Exercise requirements
Reproduce the section of the listing that begins at the line containing "10: 100000 -> 90000" and finishes at the line containing "3: 8000 -> 10000". Include both end lines and nothing beyond them.

The records
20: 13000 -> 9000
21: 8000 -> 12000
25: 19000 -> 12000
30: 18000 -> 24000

---

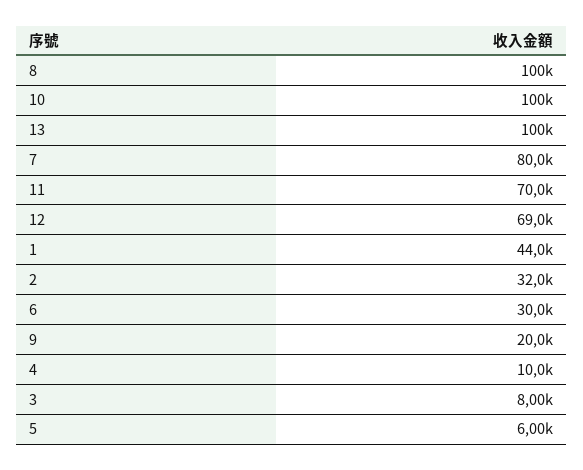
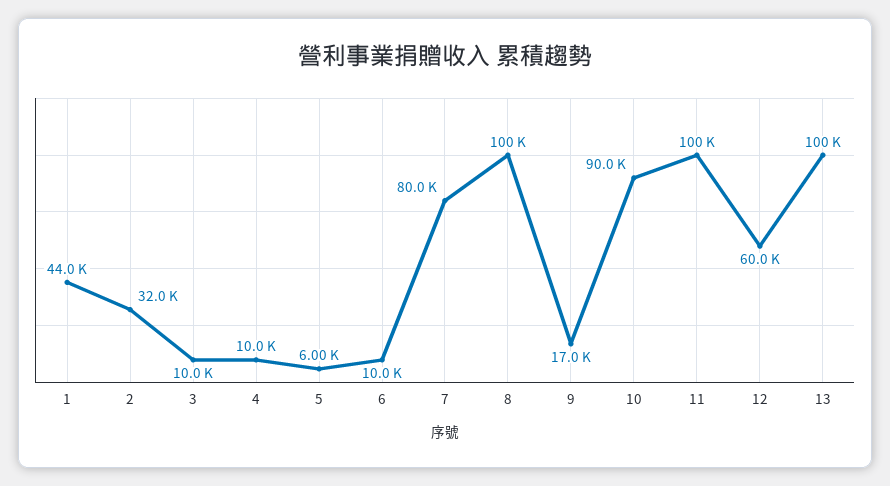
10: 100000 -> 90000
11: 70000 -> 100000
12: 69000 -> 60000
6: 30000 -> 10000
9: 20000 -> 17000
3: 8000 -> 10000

Response
10: 100000 -> 90000
11: 70000 -> 100000
12: 69000 -> 60000
6: 30000 -> 10000
9: 20000 -> 17000
3: 8000 -> 10000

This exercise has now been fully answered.